Serum and fecal samples taken before inoculation from both monkeys were negative for HEV RNA. Viremia and fecal shedding of viruses were detected in both monkeys after intravenous inoculation. Fecal excretion of rabbit HEV, indicative of replication, was first detected at 1 wpi and persisted for 5–9 weeks. HEV viremia was first detected at 5.5 wpi for Cy1 and at 2 wpi for Cy2 and lasted for 2.5–3.5 weeks. The partial sequences of the PCR products from both monkeys shared 99%–100% nucleotide identity with the original inoculum.

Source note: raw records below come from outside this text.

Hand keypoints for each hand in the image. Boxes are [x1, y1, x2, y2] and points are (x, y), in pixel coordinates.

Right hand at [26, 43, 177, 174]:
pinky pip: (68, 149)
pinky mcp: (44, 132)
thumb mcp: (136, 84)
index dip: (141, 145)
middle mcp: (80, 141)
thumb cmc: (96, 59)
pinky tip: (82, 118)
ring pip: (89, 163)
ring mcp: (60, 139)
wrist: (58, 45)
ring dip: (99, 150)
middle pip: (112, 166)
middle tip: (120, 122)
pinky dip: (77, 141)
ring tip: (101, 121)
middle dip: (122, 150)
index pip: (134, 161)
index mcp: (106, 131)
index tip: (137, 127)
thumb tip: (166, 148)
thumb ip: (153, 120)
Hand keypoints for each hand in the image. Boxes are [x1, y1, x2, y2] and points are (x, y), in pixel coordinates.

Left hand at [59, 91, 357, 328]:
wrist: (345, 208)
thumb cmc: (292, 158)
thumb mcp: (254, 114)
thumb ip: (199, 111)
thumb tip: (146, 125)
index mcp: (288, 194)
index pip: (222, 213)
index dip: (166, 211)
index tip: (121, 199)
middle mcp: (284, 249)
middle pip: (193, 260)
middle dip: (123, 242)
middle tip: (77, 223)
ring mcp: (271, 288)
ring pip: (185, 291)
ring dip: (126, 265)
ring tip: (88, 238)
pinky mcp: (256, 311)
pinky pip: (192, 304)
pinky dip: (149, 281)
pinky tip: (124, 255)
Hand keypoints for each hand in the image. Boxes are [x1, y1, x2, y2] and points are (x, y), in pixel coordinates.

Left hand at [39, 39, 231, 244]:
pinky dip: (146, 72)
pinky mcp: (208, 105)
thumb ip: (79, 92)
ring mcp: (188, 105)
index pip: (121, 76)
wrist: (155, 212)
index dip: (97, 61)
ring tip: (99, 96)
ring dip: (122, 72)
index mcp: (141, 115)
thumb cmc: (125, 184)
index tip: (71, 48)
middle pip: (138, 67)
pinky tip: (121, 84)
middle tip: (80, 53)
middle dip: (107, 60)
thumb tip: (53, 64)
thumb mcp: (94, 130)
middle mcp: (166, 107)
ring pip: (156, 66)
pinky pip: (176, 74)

To analyze mutations in the rabbit HEV genome that appeared during a single passage between the 2 different host species, we sequenced rabbit HEV strains recovered from the inoculum (CHN-BJ-R14) and from experimentally infected cynomolgus monkeys (rHEV-Cy1) over the entire genome. The CHN-BJ-R14 and rHEV-Cy1 isolates had the same genomic length of 7,284 nt, excluding the 3′ poly (A) tail, and contained 3 ORFs—ORF1, ORF2, and ORF3—which encoded proteins of 1,722 aa (nt 26–5194), 660 aa (nt 5232–7214), and 113 aa (nt 5221–5562), respectively. The 5′ untranslated region (UTR) and 3′ UTR comprise 25 nt and 71 nt, respectively. Sequence analyses showed that CHN-BJ-R14 and rHEV-Cy1 shared 99.8% nucleotide identity with each other. Comparison of the complete genome sequence of rabbit HEV passed in the macaques (rHEV-Cy1) with that of the inoculum (CHN-BJ-R14) revealed 18 nt mutations over the entire genome, resulting in 9 nonsynonymous amino acid changes. ORF1 harbored 16 of the 18 nt mutations; 11 were in the helicase domain and in the RNA-dependent RNA polymerase domain (Table).

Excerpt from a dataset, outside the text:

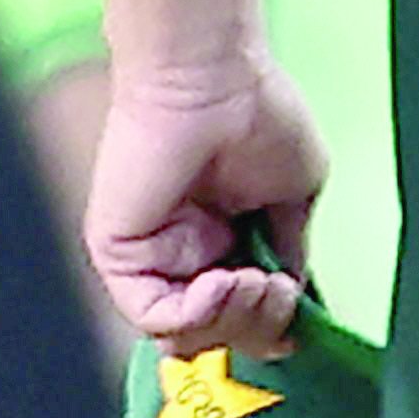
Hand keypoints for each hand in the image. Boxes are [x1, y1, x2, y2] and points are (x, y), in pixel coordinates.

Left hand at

Nucleotide BLAST (http://blast.ncbi.nlm.nih.gov/Blast.cgi) analysis showed that CHN-BJ-R14 and rHEV-Cy1 were most closely related to genotype 3 HEV with a maximum nucleotide identity of 81%, with the exception of 3 other rabbit HEV strains isolated in Gansu (13) and Beijing (21). However, several unique features possessed only by rabbit HEVs, but not genotype 3 or other HEV strains, were observed in the 2 rabbit HEV isolates of this study. These features, discovered in a previous study (21), were characterized by an insertion of 31 aa in ORF1 (929–959 aa) and a unique A residue at nt 13 (sites based on CHN-BJ-R14) in the 5′ UTR (data not shown).

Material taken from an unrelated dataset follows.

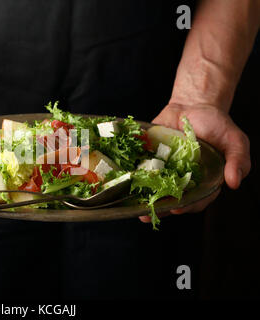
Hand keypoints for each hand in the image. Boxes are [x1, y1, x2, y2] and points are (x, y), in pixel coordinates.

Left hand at [139, 103, 250, 222]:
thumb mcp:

Both control rabbits remained negative for HEV RNA throughout the study. Viremia and fecal shedding of HEV were detected in rabbits inoculated with the rabbit HEV inoculum. Both rabbits were necropsied, at 5.5 wpi and 12 wpi, respectively, when ALT elevation was observed, and HEV RNA was detected simultaneously in serum and feces. Bile and 9 different types of tissues and organs were collected and tested for positive-stranded HEV RNA. Positive-stranded HEV RNA was detected in bile and in 5 of the tissues—liver, kidney, small intestine, spleen, and stomach. Detection of positive-stranded HEV RNA from various tissues and organs did not indicate that the virus was replicating in these tissues because contamination of the tissue samples by virus circulating in the blood could not be ruled out. To further identify the replicating sites of HEV, we screened for negative-stranded RNA, which is an intermediate product during HEV replication, in all tissues that were positive for the positive-stranded HEV RNA. Negative-stranded RNA was also detectable in the 5 types of tissues. The positive products were sequenced and found to be identical to the original inoculum.